Paramilitary: April 1, 2004


The United States has some 176,000 military reservists on active duty. Some 64 percent of America's 863,000 reservists belong to the army. At present, 20 percent of American military reservists are on active duty. But 27 percent of army reservists are on active duty, while only eight percent of air force, three percent of navy and 13 percent of marine reservists are. The "reserve system" was developed in the 19th century as a way to provide additional troops for a major war. The system was used, with success, in both World Wars. But times, and needs, have changed. Conscription, which provided a steady supply of trained soldiers to enter the reserve units, has become very unpopular. So now reserve units are largely filled with people who are recruited directly into the reserves. The rest are people who had served in the regular forces as a volunteer, and now are willing to do it part time. 

But the 19th century reservists got paid little as conscripts, and less as reservists. It was considered a patriotic duty to serve. But without conscription, you have to offer competitive pay. The U.S. does that, and many people join the reserves because it's a good part time job. While all these reservists are aware of the small print (getting called to active duty for up to a year, or more, at a time), this never scared a lot of reservists off. For one thing, full time military pay is, for most reservists, was more than they made in their civilian jobs. And there are laws (not always enforced) that assure them of getting their civilian jobs when they come off an extended tour of active duty. 

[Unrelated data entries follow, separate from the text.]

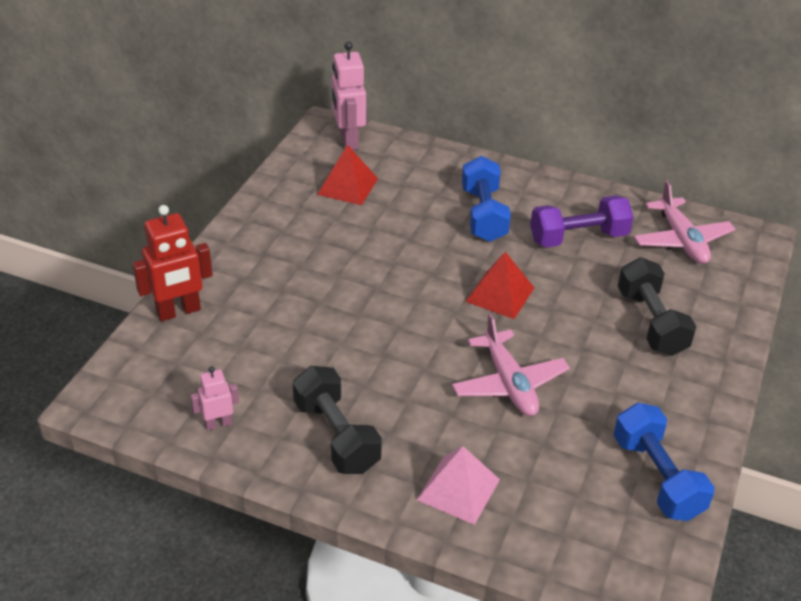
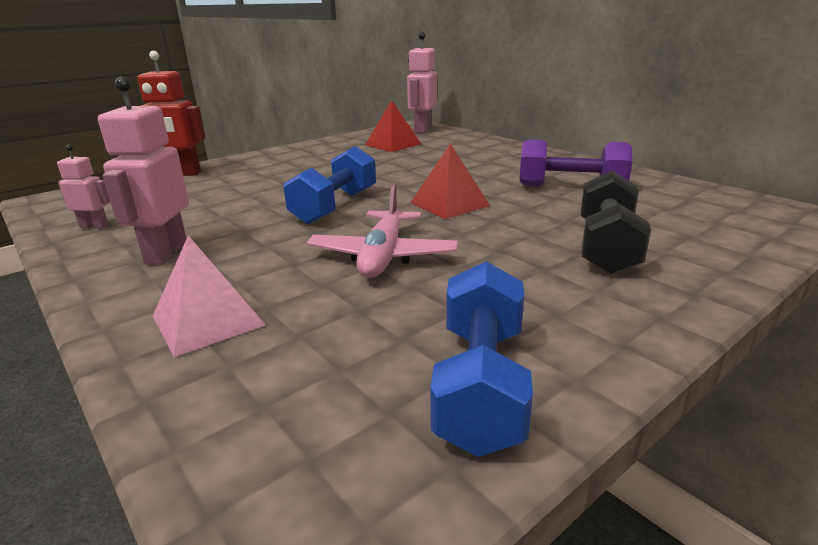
camera: 30 degrees right, 15 degrees down
black dumbbell [293,366,382,474] -> pink robot [98,77,189,265]
blue dumbbell [462,156,511,242] -> blue dumbbell moved to [284,146,376,224]
pink plane [634,181,735,264] -> none

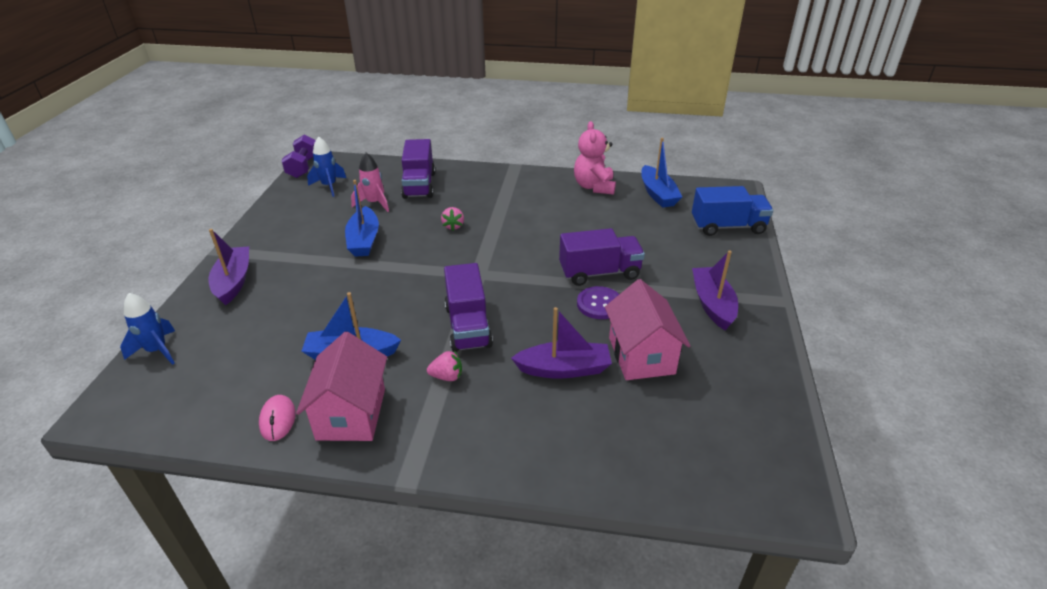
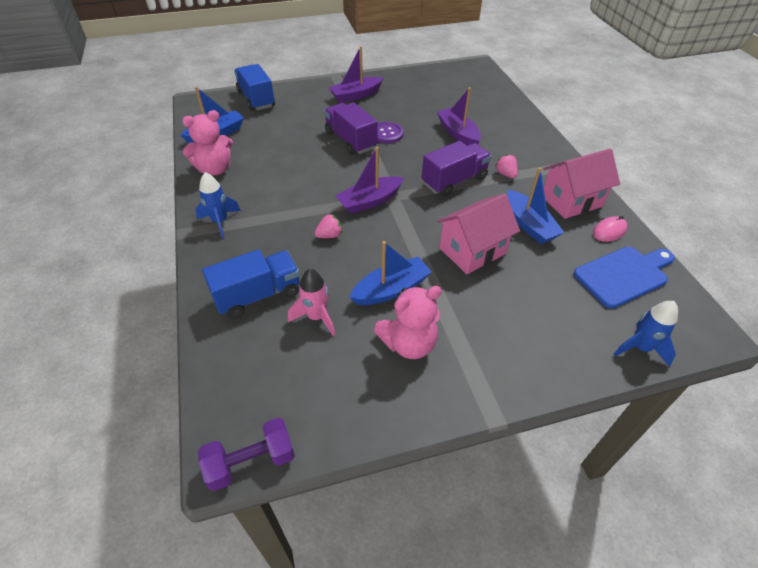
camera: 115 degrees left, 10 degrees up
purple boat [208,229,249,305] -> purple boat moved to [335,147,404,214]
blue rocket [307,137,346,197] -> blue rocket moved to [195,172,241,239]
purple truck [401,139,435,199] -> blue truck [202,249,300,318]
pink house [605,279,691,380] -> pink house moved to [437,193,520,274]
none -> pink teddy bear [374,286,442,359]
none -> blue cutting board [573,247,675,309]

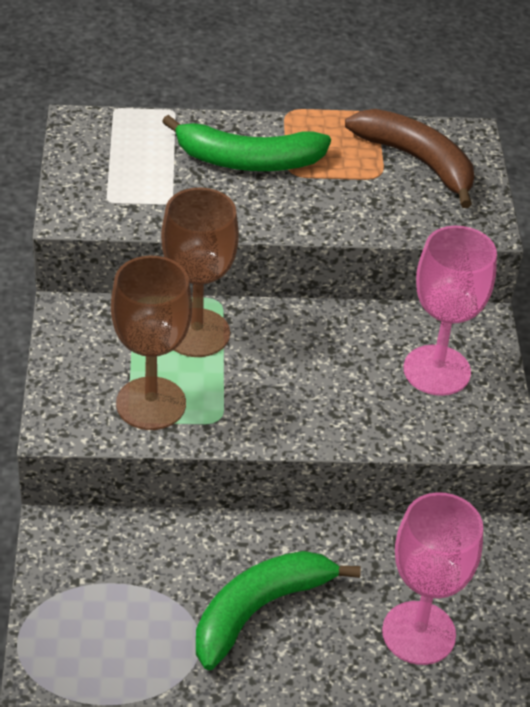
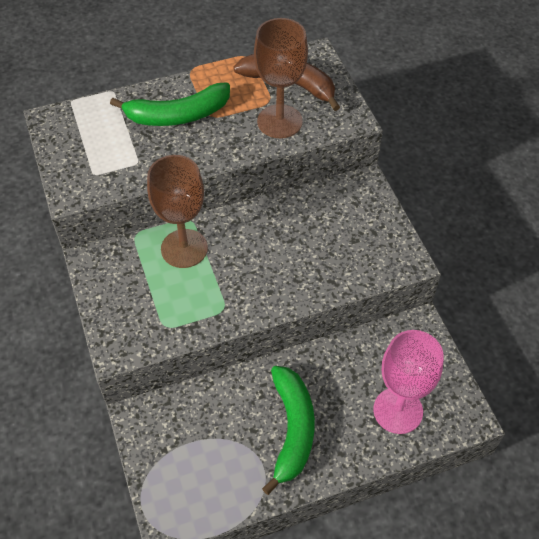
camera: 15 degrees left, 10 degrees up
brown goblet [111,256,192,430] -> brown goblet moved to [254,18,308,138]
green banana [196,551,361,670] -> green banana turned 150 degrees clockwise [262,366,315,495]
pink goblet [404,226,497,396] -> none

But there are thousands of reservists, particularly army reservists, who were not ready for an extended tour of active duty. These were small business owners, single parents or people with health problems they kept quiet (or didn't know about) that made them ineligible for active duty (or staying in the reserves.) Because of the Afghanistan and Iraq experience, all the services are rethinking how they recruit, organize and use their reserves. This is no longer a force just for mobilizing altogether and staying on active duty until a major war is over. No, the future is somewhere else. But no one has quite figured out what the reserve forces of the 21st century should be long. But the experience in Afghanistan and Iraq is being watched closely, as is the long term reaction of the reservists to the kind of service the reserve system was never really designed for.